The company axed 11,000 jobs in November, about 13 per cent of its workforce at the time.
Meta and other tech companies have been hiring aggressively for at least two years and in recent months have begun to let some of those workers go.
Early last month, Meta posted falling profits and its third consecutive quarter of declining revenue.
The company said on Tuesday it will reduce the size of its recruiting team and make further cuts in its tech groups in late April, and then its business groups in late May.
“This will be tough and there’s no way around that,” said CEO Mark Zuckerberg. “It will mean saying goodbye to talented and passionate colleagues who have been part of our success”.
The company, based in Menlo Park, California, has invested billions of dollars to realign its focus on the metaverse.
In February, it said a downturn in online advertising and competition from rivals such as TikTok weighed on results.

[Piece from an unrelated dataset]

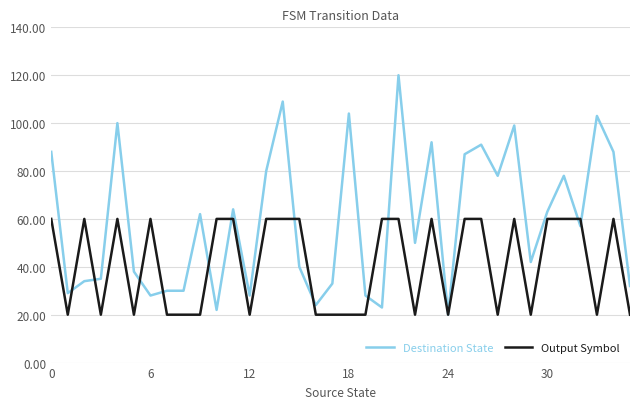

What is the label of the 30th point from the left?

29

“As I’ve talked about efficiency this year, I’ve said that part of our work will involve removing jobs — and that will be in service of both building a leaner, more technical company and improving our business performance to enable our long-term vision,” said Zuckerberg.
The biggest tech companies in the US are cutting costs elsewhere, too.
This month, Amazon paused construction on its second headquarters in Virginia following the biggest round of layoffs in the company’s history and its shifting plans around remote work.
In early trading, Meta shares rose 6 per cent.